Another example about rules and values he sited was a Dutch traffic engineer decided to take away the signage at a busy intersection to see what would happen. To his delight, the statistics, over time showed fewer accident rates. Jonathan speculated that this may well be due to a human trait where when you allow freedom from rules, that people make more decisions about responsibilities for their own actions.

He sees other concept opportunities that can just “happen” if someone just goes ahead and puts it on the web, like open course sharing, where students collect syllabi and offer course notes from students who’ve taken a class. He mentioned Waybackmachine, the inventor of this saw the need and importance of it, and then JUST DID IT. We can just DO THINGS. The internet is the biggest copyright infringement ever. Anyone can instantly opt out of their commitment. Other examples Jonathan brought up is LII (Legal Information Institute), and Project Gutenberg, and OpenLibrary, where someone just started it. Google books just started “scanning books” in spite of copyright problems. Pacer movement petition to offer it services to libraries for free. We can change the dynamtic whenever we want by just doing it!

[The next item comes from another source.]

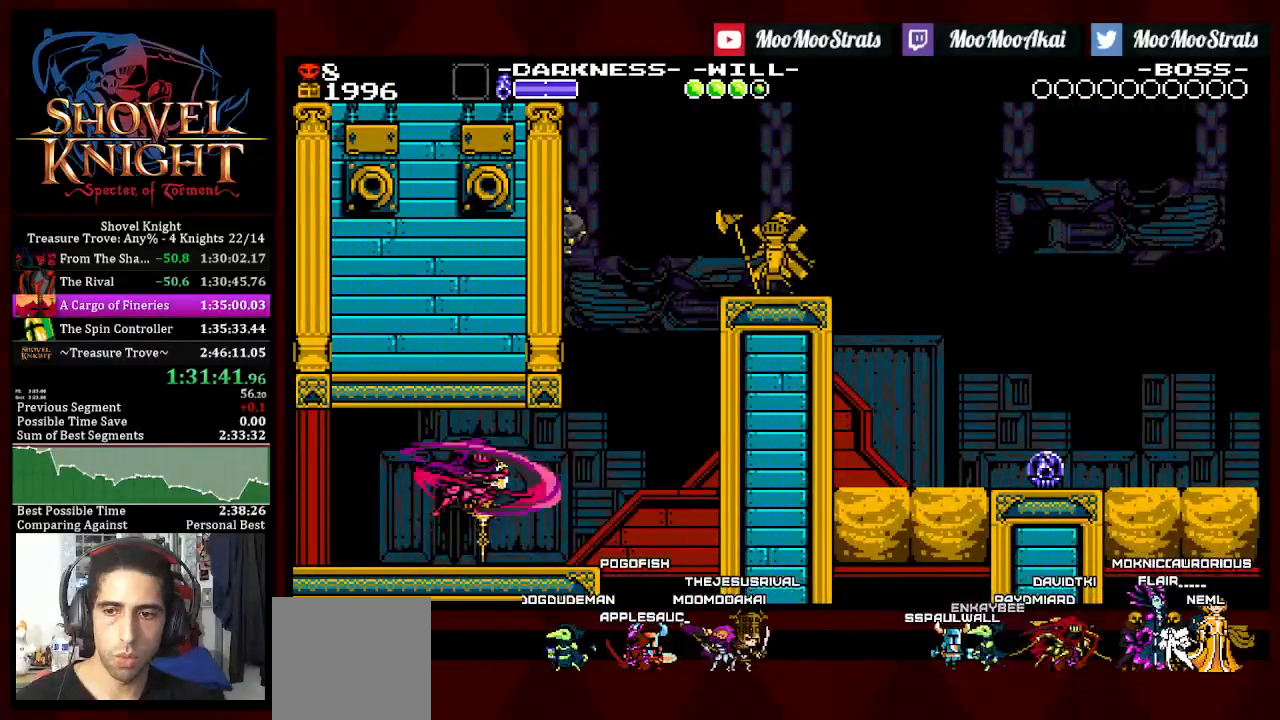
{"buttons": ["DPAD_RIGHT"], "left_stick": "center", "right_stick": "center", "events": [[100, "CROSS", "down"], [150, "CROSS", "up"], [433, "DPAD_RIGHT", "down"]]}
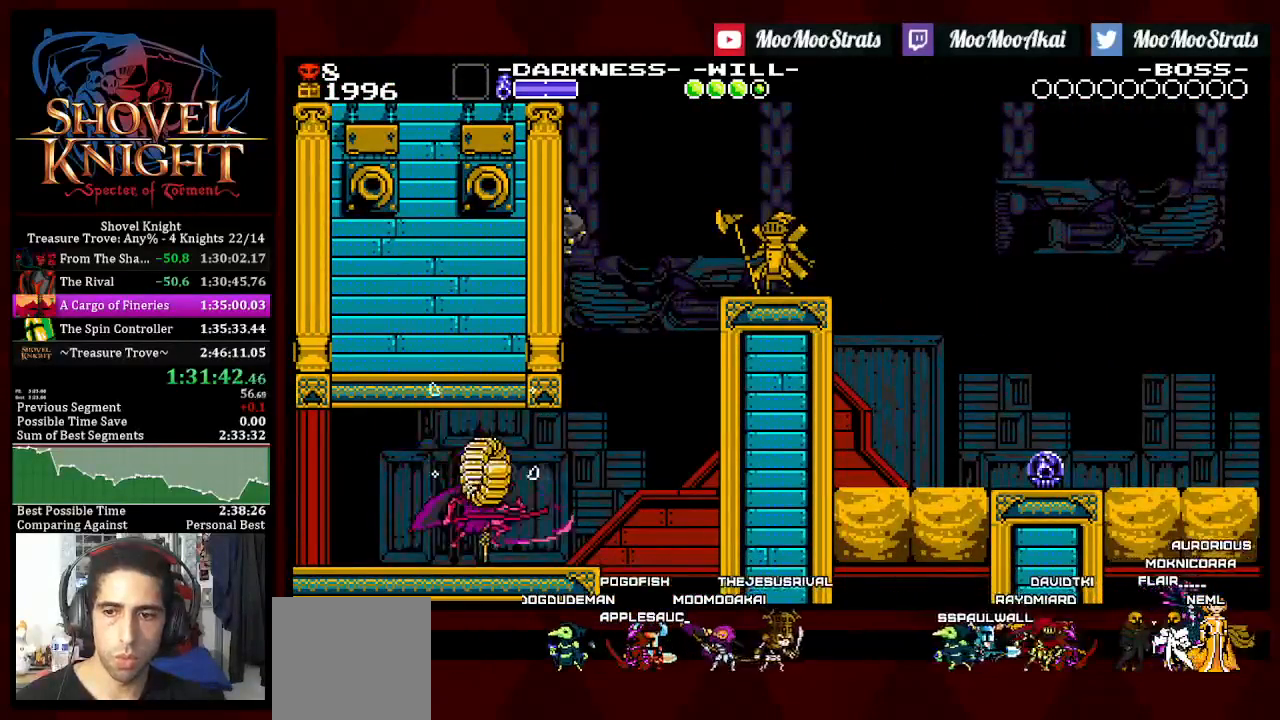
{"buttons": ["DPAD_RIGHT"], "left_stick": "center", "right_stick": "center", "events": [[100, "CROSS", "down"], [167, "DPAD_LEFT", "down"], [167, "DPAD_RIGHT", "up"], [217, "CROSS", "up"], [417, "DPAD_DOWN", "down"], [433, "DPAD_DOWN", "up"], [433, "DPAD_RIGHT", "down"], [467, "DPAD_LEFT", "up"]]}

He spoke about a citation system open source schema as an idea, and that if we don’t do it, some .com will take it and hold it, and charge money for it. He brought up an idea for a concept to change casbooks; where they don’t need to produced by a single author or two; and that anyone or any group can just produce one. We can easily install collaboration mechanisms for various legal education elements if we want.

We can do menospanies (consumers come up with concepts that would force vendors to open up their holds on data access). Library digital copies as a counterbalance for libraries. The most important thing that impressed Jonathan about his experience in libraries is the face-to-face relationship with a professional librarian, where we have an actual human impact with our patrons.

It boils down to the sense of stewarding things for the future. We need to makes things encyclopedic. Release early—release often is important. Some questions to ponder: There are other cultures who have various values, how does this work with group policing? Can we produce/create a kind of value-neutral model?—where we offer the various values to the finder and they get to pick what value entity they want. He concluded his remarks by saying “see you on facebook.” More information on Mr. Zittrain’s book “The Future of the Internet and How to Stop it.”

Blog Post submitted by: Brian Striman/Professor of Law Library/Head of Technical Services/Schmid Law Library/University of Nebraska

1 Response to “2009 Keynote Comments”


  1. 1 Harvey Morrell July 29, 2009 at 1:00 pm

    Folks interested in the “open source” casebook idea might want to look at CALI’s eLangdell project.